(REQUIREMENT) Reproduce the text of every entry below word for word, keeping each line as it appears.

:: RECORDS SHOWN ::

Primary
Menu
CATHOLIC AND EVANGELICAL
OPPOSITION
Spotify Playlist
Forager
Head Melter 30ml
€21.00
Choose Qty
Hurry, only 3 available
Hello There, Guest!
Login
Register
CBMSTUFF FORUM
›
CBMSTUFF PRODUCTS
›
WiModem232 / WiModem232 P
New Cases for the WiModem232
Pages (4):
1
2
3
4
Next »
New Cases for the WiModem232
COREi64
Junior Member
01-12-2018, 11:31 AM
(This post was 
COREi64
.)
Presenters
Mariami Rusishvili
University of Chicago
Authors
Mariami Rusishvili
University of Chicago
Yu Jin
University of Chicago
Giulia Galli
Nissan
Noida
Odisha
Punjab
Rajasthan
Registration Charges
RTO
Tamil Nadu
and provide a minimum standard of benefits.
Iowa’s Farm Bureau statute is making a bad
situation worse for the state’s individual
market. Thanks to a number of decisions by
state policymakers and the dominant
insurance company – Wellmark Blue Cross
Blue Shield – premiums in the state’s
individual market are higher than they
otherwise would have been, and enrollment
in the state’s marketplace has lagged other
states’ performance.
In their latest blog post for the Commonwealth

:::

(FINISHED TASK)
Primary
Menu
CATHOLIC AND EVANGELICAL
OPPOSITION
Spotify Playlist
Forager
Head Melter 30ml
€21.00
Choose Qty
Hurry, only 3 available
Hello There, Guest!
Login
Register
CBMSTUFF FORUM
›
CBMSTUFF PRODUCTS
›
WiModem232 / WiModem232 P
New Cases for the WiModem232
Pages (4):
1
2
3
4
Next »
New Cases for the WiModem232
COREi64
Junior Member
01-12-2018, 11:31 AM
(This post was 
COREi64
.)
Presenters
Mariami Rusishvili
University of Chicago
Authors
Mariami Rusishvili
University of Chicago
Yu Jin
University of Chicago
Giulia Galli
Nissan
Noida
Odisha
Punjab
Rajasthan
Registration Charges
RTO
Tamil Nadu
and provide a minimum standard of benefits.
Iowa’s Farm Bureau statute is making a bad
situation worse for the state’s individual
market. Thanks to a number of decisions by
state policymakers and the dominant
insurance company – Wellmark Blue Cross
Blue Shield – premiums in the state’s
individual market are higher than they
otherwise would have been, and enrollment
in the state’s marketplace has lagged other
states’ performance.
In their latest blog post for the Commonwealth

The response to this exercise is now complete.